Seriously though, escapee pedes gravitate to cool, dark, humid areas. Bathrooms and cupboards often provide this environment. Try leaving damp towels piled in corners of cupboards/other likely pede escape spots. They may go there for shelter. If not, try making mini 'pede houses'. Get an icecream container with lid. Stand it on the ground and cut a little door out of the bottom. Fill container with a bit of damp substrate, and put some dead crickets and some head-crushed mealworms in there along with somewhere to shelter. Put these traps around dark, cool, humid areas and leave overnight. Check in the morning. If these don't work, make sure you check your bed and covers every night before bed! Many escapees turn up months later, cruising the kitchen or something.

I hope this has helped you on your way to keeping these guys, as they are alot of fun!
Phil

_The escapee:_


----------



## alex_c (Oct 11, 2007)

thanks for that


----------



## RevDaniel (Oct 11, 2007)

yes, a big thankyou for that. After having caught a few with Brettix i have been thinking about keeping some. After reading your post i have decided thati will keep some. What kind os substrate do i use? Just normal dirt found in the area where the pede was collected?
Would it be a bad idea to swap them around to try breeding or must they be together until the sperm sack has been laid? I am finding these little guys most interesting.
My father put one in his mouth at age five thinking it was a lillypop. never did it again.


----------



## Brettix (Oct 11, 2007)

Hey Dan i would just use coco peat 50/50 sand and peat like philk said thats what ive used.
And its best keep them separate cages and swap them around to breed.


----------



## RevDaniel (Oct 11, 2007)

thanks. When we going herp hunting again Brettix? Will have to bring a few extra containers for them.


----------



## Inkslinger (Oct 11, 2007)

Great info should be more of it


----------

*-*-*

Copy the passage of the forum thread above from "And its best" up to and including "containers for them.".

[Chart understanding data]

*-*-*

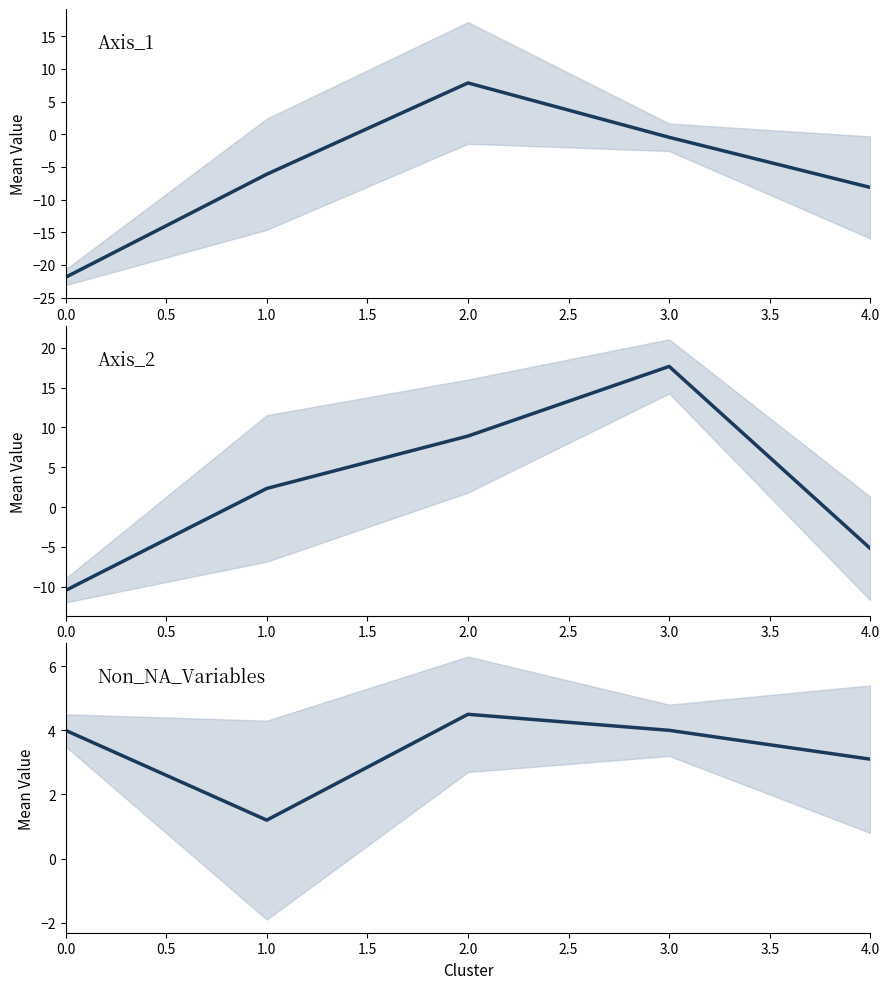

What is the average value of the Axis_1 series?

-5.8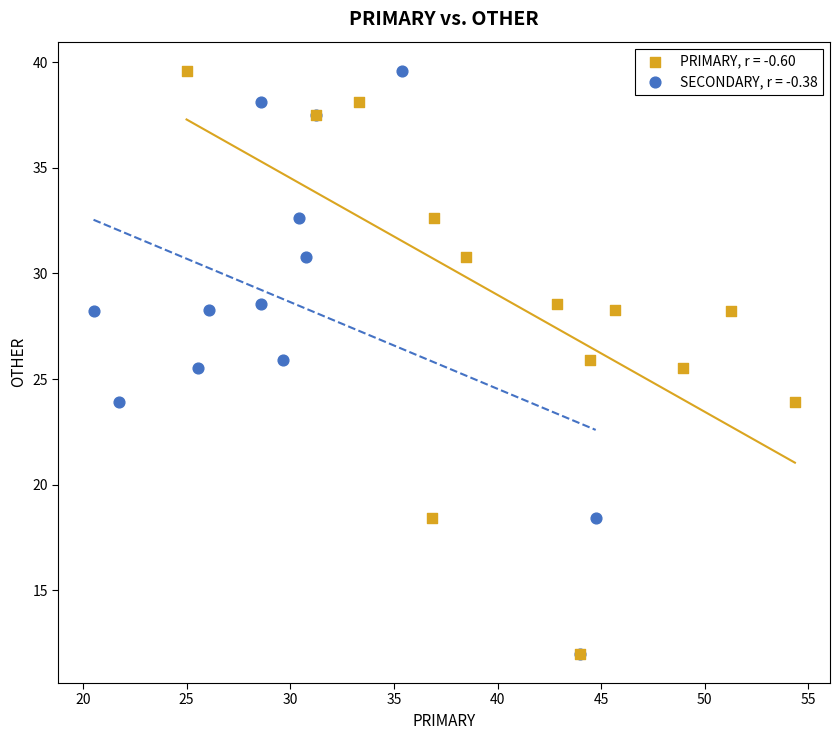

What are all the series names shown in the legend?

PRIMARY, r = -0.60, SECONDARY, r = -0.38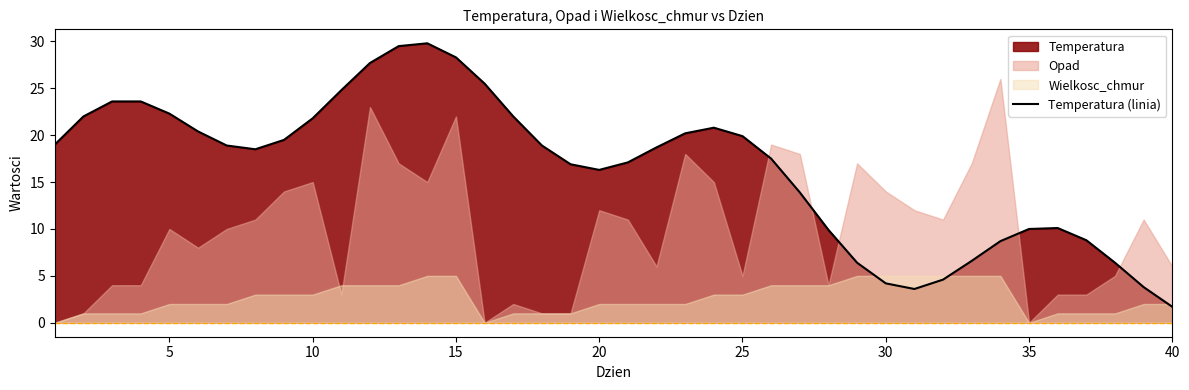

What is the value of the 29th point from the left?

6.4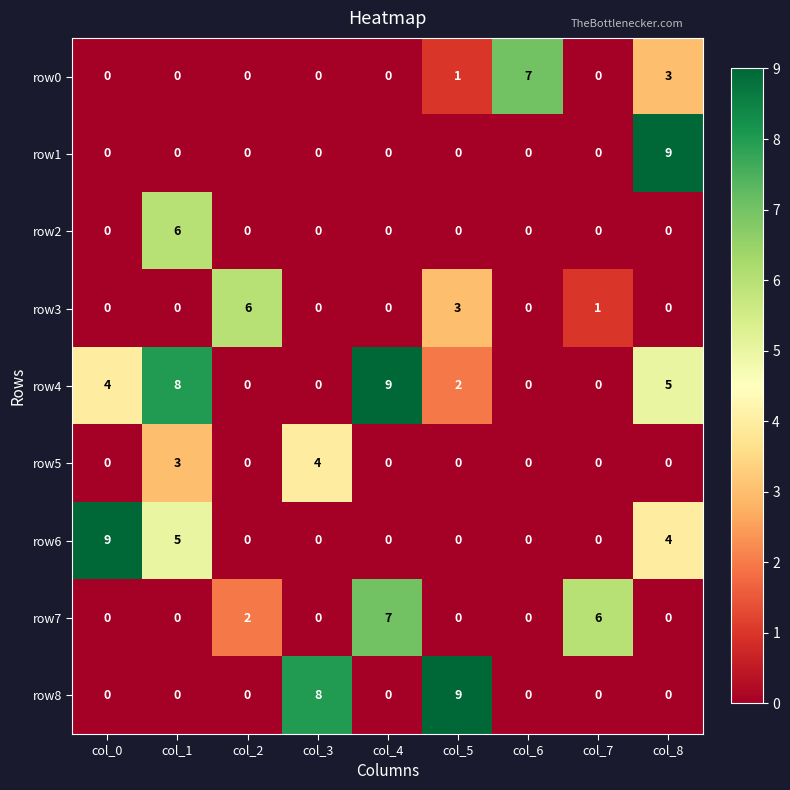

What is the maximum value for row8?

9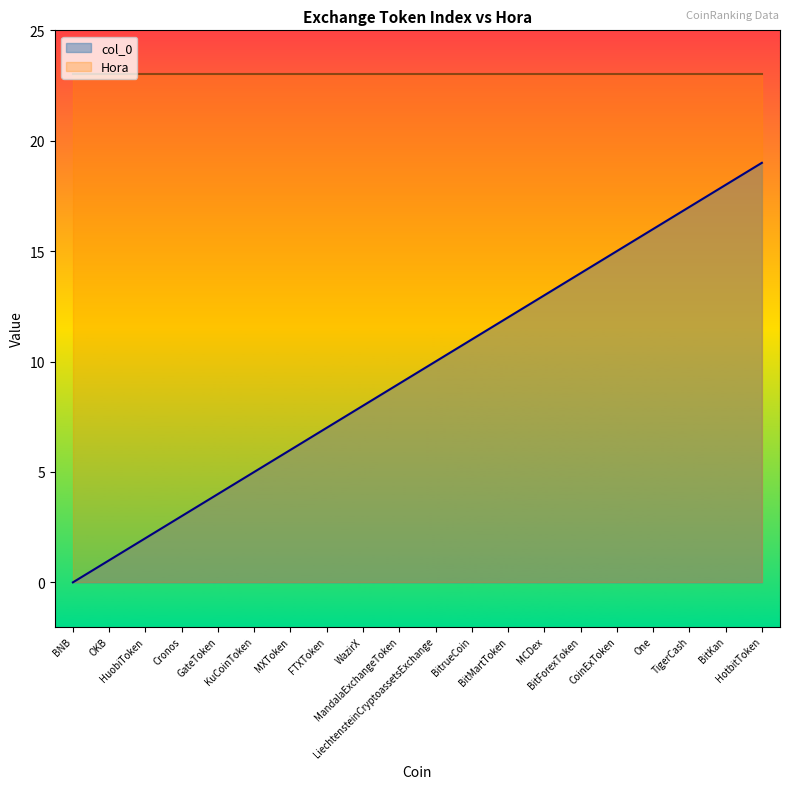

List the labels in order of value, smallest first.

BNB, OKB, HuobiToken, Cronos, GateToken, KuCoinToken, MXToken, FTXToken, WazirX, MandalaExchangeToken, LiechtensteinCryptoassetsExchange, BitrueCoin, BitMartToken, MCDex, BitForexToken, CoinExToken, One, TigerCash, BitKan, HotbitToken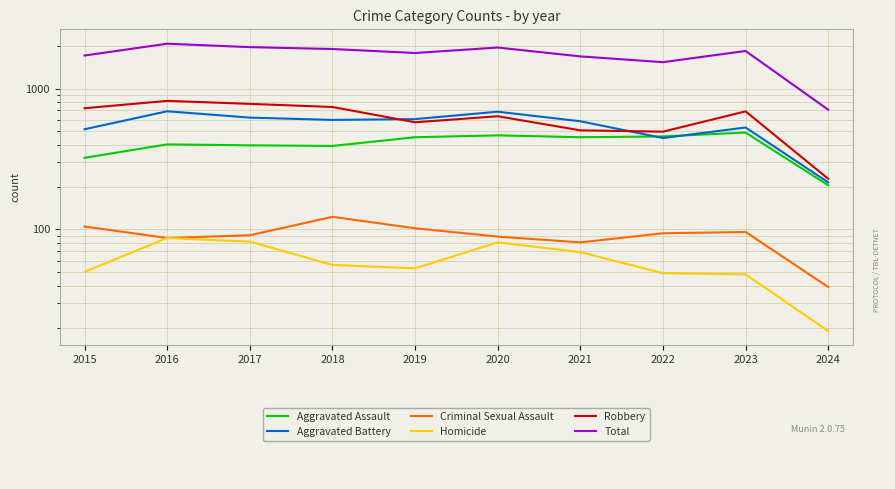

Reading right to left, transcribe all the data shown in this chart.

Aggravated Assault: 206	488	458	452	466	452	392	396	402	323
Aggravated Battery: 216	530	446	587	686	608	600	623	691	515
Criminal Sexual Assault: 39	96	94	81	89	102	123	91	87	105
Homicide: 19	48	49	69	81	53	56	82	87	50
Robbery: 229	690	495	506	637	577	741	780	819	726
Total: 709	1852	1542	1695	1959	1792	1912	1972	2086	1719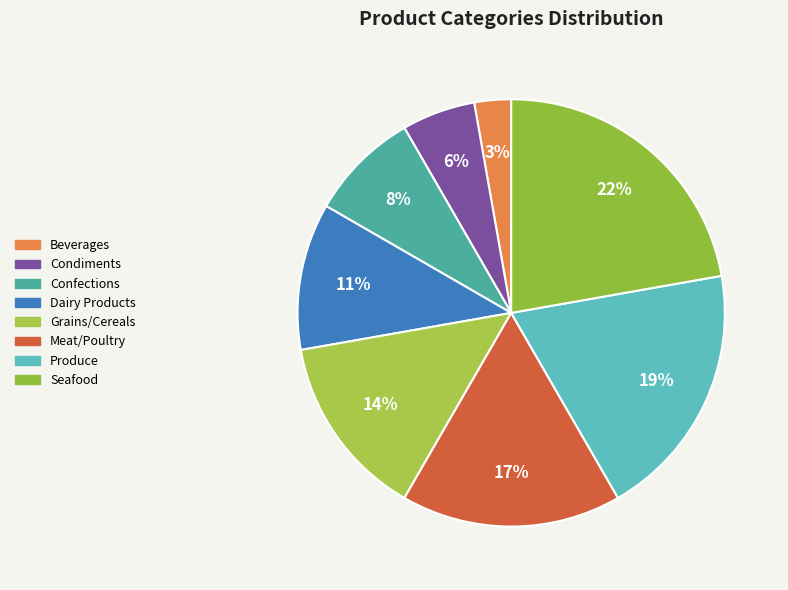

To the nearest percent, what portion does Dairy Products represent?

11%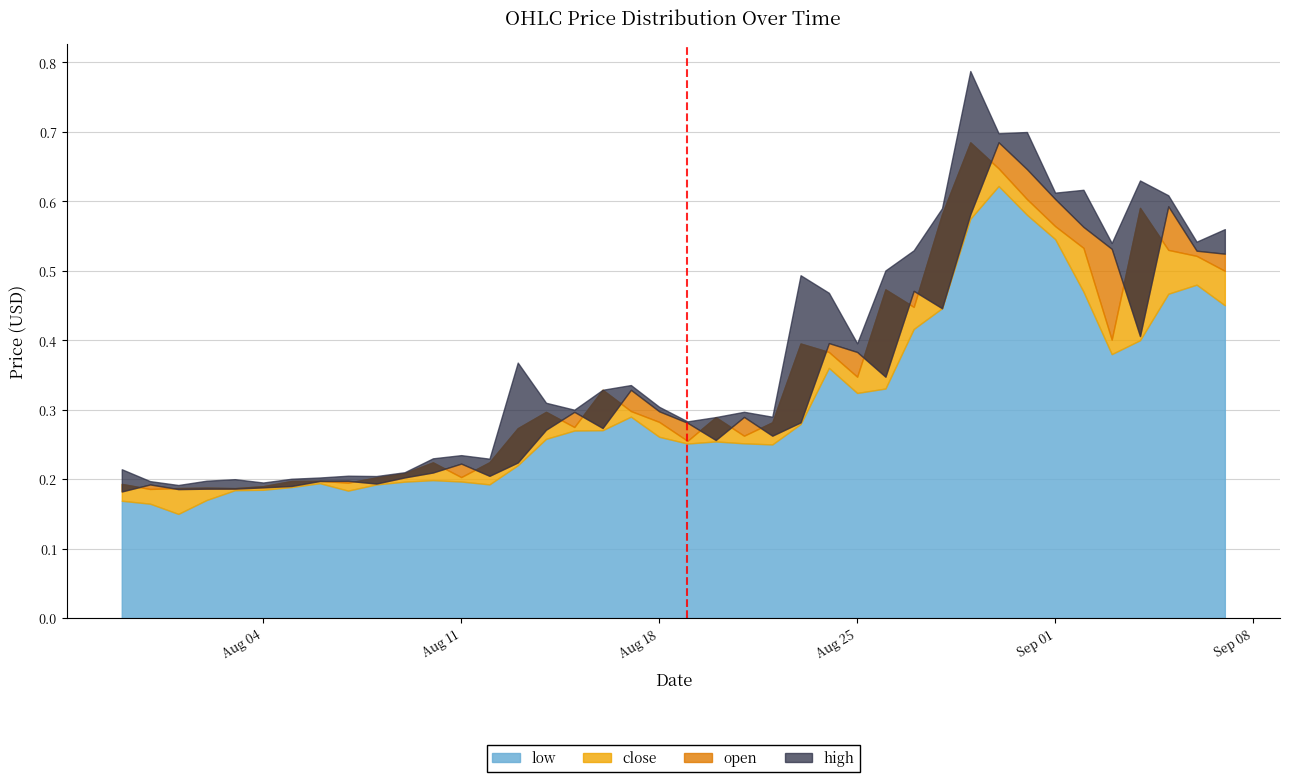

What is the minimum value shown in the chart?

0.1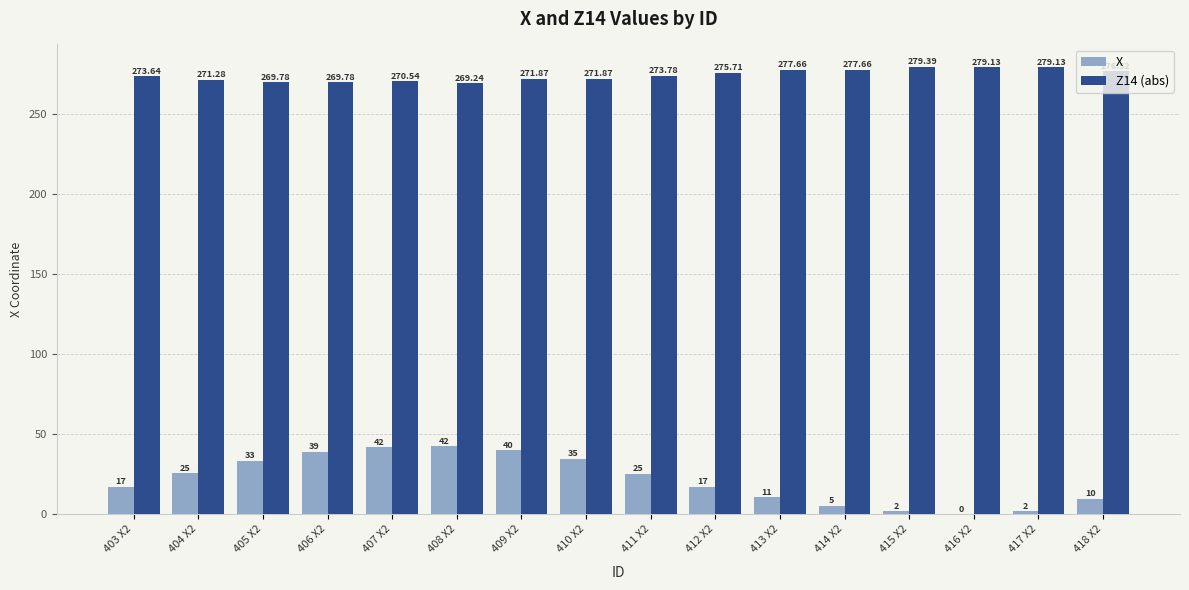

Is the value of Z14 (abs) at 414 X2 greater than the value of X at 411 X2?

Yes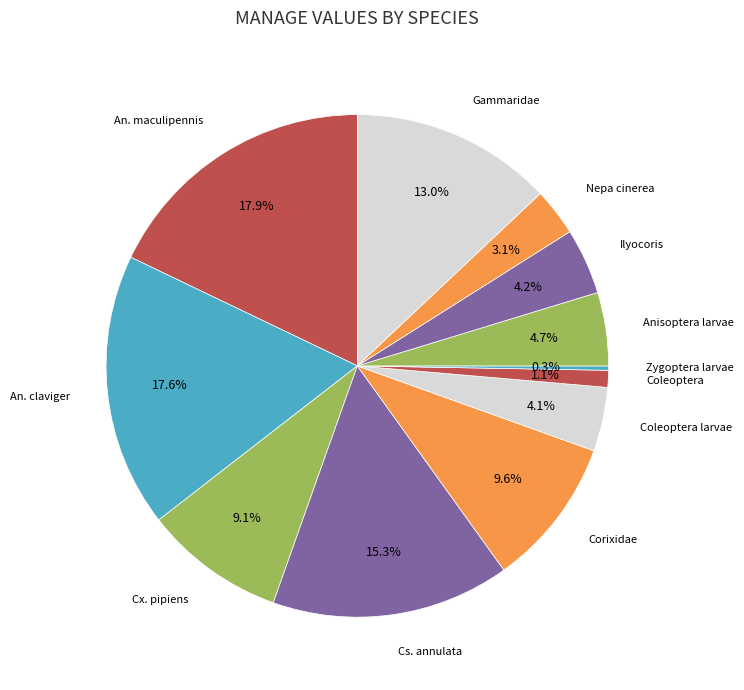

Is Coleoptera larvae the majority of the pie?

No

*-*-*

Result for this exercise =
And its best keep them separate cages and swap them around to breed.


----------



## RevDaniel (Oct 11, 2007)

thanks. When we going herp hunting again Brettix? Will have to bring a few extra containers for them.